1. Approximately 50-70% of play time you spend with the monotonous task to catch the Ravens to get asked the next learning task. On the one hand this is simply boring for the kids after a short time, on the other hand has presented to the majority of young children in anyway quite short attention span. Who wants to play with his child in the first place, takes heaps more beautiful board games.
2. The child should at least master the uppercase pretty sure that it to get started due to overwork loses not equal the pleasure. By completely missing repetition of learning content (eg a sound) the learning path of the game for a secure retaining of new letters is unsuitable.
3. The wealth of visual stimuli, which must process the child during the game (extensive magic cabinet, initial sound letters platelets, total more than 100 picture elements or combinations of letters), is distracting at best. The child spends a significant portion of time with the mere localization of the right image or letter. Then If the letter tiles also crisscross, sometimes with the capital letter, even with the rear lowercase facing up in a box, for example, the combination of the letters of a word search for purity is Sisyphean task. The child knows no lowercase (in level 2 rather likely), it has to turn around to catch this capital letters in the hope on the back the tile at random. Here you should take the time before the game starts to turn all the letters tiles on the right side and arrange in neat rows.

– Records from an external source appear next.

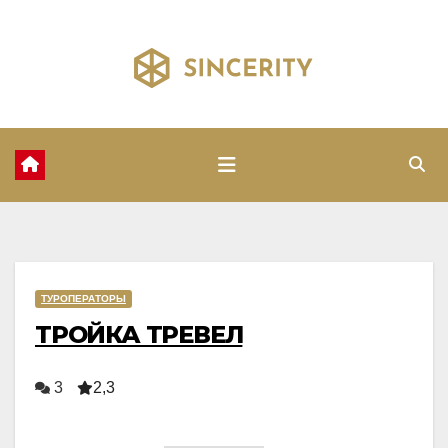
Перейти
к
содержимому
ТУРОПЕРАТОРЫ
ТРОЙКА ТРЕВЕЛ
3
2,3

4. The tasks within a game level differ considerably in difficulty. In the second stage, for example, is in two areas of responsibility phonological skills in demand (hear a particular sound of different words, deconstructing according linguistically distinct words like "ass" in individual sounds (with subsequent assignment of the letter symbol for sound)). This expertise had our daughter for example already, so that they soon completed with 4 years these tasks with theatrical carried forward boredom. The third object of the same game level but already requires a high degree of safety to shrink when letters, so reading skills ahead. And this even in a highly flexible task variant (a Speller like DEULN must be converted to a meaningful word). If you now has the word "pasta" would not start right away, you can imagine that this problem is practically unsolvable for a preschooler without massive assistance. These huge differences in the level of difficulty can be the mood within a game between dangerous "bored" and "overwhelmed" oscillate.
5.The individual game levels build on each other does not make sense. Mastering a game level does not allow the smooth transition to the next higher level. Thus, the child is forced to acquire the necessary skills for the next level game outside the game. However, if the, for the progression in the game necessary, knowledge is not mediated by the game itself, this leads to the meaning and purpose of a learning game ad absurdum. An example of this: In stage 3 to nouns such as "light", "crown" (not "traffic light" or "Crown") etc. are read. Therefore it is necessary that lowercase letters are safely controlled. However, these are not addressed in stage 1 and 2. Neither the initial sound contains lowercase letters, nor bring any object, the front and back sides of the letter tiles with each other.
6. The learning materials are sometimes quite sloppy chosen or put together. So the initial sound example contains no images to the different pronunciation of vowels options (eg hedgehogs counterproductive Indians). Umlauts do not occur in the game. Some images are simply outdated or at least unfortunate (who comes up with the idea in all seriousness, reproduce instead of a whistle in a game for preschoolers for the word "whistle" a tobacco pipe?).
Summary conclusion:
a) A successful play at higher levels requires skills that are not mediated by the game itself. Children who have these skills already, bored and have no further learning progress. Children without these skills fail to tasks. Motivational disaster, and for an "educational game" the declaration of bankruptcy.
b) useless play, a visual overload and lack of repetitions of the learning content complicate so important for reading automation of individual sub-processes of these key skill for school success.
Who wants to primarily improve the reading skills of his children find better alternatives. Who wants to play mostly with his children also.